Velharias
PERTENÇO A UMA FAMÍLIA EM QUE AS MULHERES têm tendência para a longevidade. A minha bisavó paterna — que, de resto, nunca dizia a idade — morreu com uns simpáticos 92 anos; e, quando o médico, horas antes do seu último suspiro, tentou a sorte perguntando-lhe pela milionésima vez quantos anos tinha, ela limitou-se a responder baixinho: «Vinte e cinco.» E talvez na sua cabeça os tivesse: segundo a minha mãe, quando iam à Baixa e lhe dava o braço para atravessarem a rua, ela sacudia-o imediatamente, comentando: «Credo, menina! O moço e o cego, não.»
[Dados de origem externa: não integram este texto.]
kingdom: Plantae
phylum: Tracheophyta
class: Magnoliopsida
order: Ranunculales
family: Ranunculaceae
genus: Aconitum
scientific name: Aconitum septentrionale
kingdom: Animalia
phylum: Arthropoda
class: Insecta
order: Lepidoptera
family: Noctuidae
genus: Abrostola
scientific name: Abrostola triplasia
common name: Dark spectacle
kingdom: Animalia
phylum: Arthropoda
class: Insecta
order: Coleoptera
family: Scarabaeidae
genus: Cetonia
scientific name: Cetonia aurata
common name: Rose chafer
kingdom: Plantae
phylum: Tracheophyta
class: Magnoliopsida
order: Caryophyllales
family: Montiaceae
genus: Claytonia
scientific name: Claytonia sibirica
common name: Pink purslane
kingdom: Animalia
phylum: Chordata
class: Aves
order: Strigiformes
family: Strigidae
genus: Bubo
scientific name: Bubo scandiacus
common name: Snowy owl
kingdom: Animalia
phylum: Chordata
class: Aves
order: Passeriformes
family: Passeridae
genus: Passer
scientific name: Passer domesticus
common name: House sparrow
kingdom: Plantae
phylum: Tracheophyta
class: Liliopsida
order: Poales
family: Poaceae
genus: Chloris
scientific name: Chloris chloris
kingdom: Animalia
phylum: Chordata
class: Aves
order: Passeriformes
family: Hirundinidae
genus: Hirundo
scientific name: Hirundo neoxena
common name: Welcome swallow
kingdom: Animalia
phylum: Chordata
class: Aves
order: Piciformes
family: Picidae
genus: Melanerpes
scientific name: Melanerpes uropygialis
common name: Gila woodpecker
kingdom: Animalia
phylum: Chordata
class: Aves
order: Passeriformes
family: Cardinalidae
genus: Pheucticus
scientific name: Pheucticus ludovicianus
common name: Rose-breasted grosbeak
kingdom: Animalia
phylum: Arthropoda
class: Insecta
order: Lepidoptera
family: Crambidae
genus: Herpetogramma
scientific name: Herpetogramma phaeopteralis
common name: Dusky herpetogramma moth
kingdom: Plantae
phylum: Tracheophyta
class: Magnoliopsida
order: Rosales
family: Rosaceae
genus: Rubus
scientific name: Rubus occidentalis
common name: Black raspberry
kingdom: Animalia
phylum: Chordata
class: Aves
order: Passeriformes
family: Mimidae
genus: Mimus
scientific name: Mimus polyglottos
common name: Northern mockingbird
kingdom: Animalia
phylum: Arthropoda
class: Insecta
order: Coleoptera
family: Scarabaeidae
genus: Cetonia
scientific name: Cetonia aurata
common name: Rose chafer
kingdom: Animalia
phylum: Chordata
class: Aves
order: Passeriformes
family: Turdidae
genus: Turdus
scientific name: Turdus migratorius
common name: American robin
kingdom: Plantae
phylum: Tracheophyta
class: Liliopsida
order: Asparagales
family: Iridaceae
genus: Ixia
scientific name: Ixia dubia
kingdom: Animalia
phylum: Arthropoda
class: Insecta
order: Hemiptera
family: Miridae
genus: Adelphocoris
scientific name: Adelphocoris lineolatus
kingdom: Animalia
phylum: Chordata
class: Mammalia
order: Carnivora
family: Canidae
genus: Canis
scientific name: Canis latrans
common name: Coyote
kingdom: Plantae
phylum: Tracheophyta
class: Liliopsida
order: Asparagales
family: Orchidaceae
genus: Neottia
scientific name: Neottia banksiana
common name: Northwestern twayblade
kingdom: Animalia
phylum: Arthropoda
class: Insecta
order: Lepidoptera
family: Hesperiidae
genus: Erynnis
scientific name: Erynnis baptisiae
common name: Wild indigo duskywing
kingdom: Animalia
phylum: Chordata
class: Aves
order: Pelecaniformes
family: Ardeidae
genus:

Já a minha avó — que cheirava ao pó-de-arroz da Madame Campos e trazia sempre entalado na manga um lenço de assoar —, alimentada a chá, canja e peixe cozido, com banho de imersão diário e sem noção do que era a ecologia, viveu até aos 94 anos. Nascida em finais do século XIX, teve o seu primeiro Bilhete de Identidade já depois do 25 de Abril; e, quiçá honrando a memória da mãe, jurava que lhe tinham acrescentado indevidamente dois anos aos que tinha, mas que não sabia como reclamar. Sendo mãe do meu pai, foi curiosamente com a nora e os netos que decidiu ficar a viver quando o filho lhe anunciou que iria divorciar-se. Essa nora — a minha adorada mãe — não foge à regra e completou recentemente 96 anos. Tendo começado a fumar aos 15, resolveu deixar aos 85 (para quê, meu Deus?) e, antes de sofrer de degenerescência macular, lia o Diário de Notícias de ponta a ponta, incluindo a página da Necrologia, e pedia-nos livros emprestados todas as semanas; mas, se lhe levávamos um desses romances mais leves, telefonava, zangada, ao fim de dez páginas a dizer que já passara a fase da literatura juvenil…
Estas três mulheres tiveram sempre por perto quem cuidou delas e as amou. Já eu, que me tornei há pouco tempo sexagenária, estou preocupada: e se a genética me favorece com a longa vida das minhas antepassadas? A verdade é que não sei se me apetece cá andar mais trinta e tal anos… Como referiu George Steiner, «os velhos deviam poder decidir quando morrer; já não há recursos para manter vivas tantas pessoas senis e dementes, vai contra a felicidade de muita gente (os jovens que têm de levar connosco) e não é justo». No meu caso, nem sequer tenho descendência que possa «levar comigo», mas também ignoro se isso chega a ser uma desvantagem: é que, só no primeiro trimestre do ano passado [2018], segundo a APAV, foram agredidas em Portugal mais de quatro mil pessoas de idade, e na maioria das vezes os agressores eram… os próprios filhos. Adeus, futuro.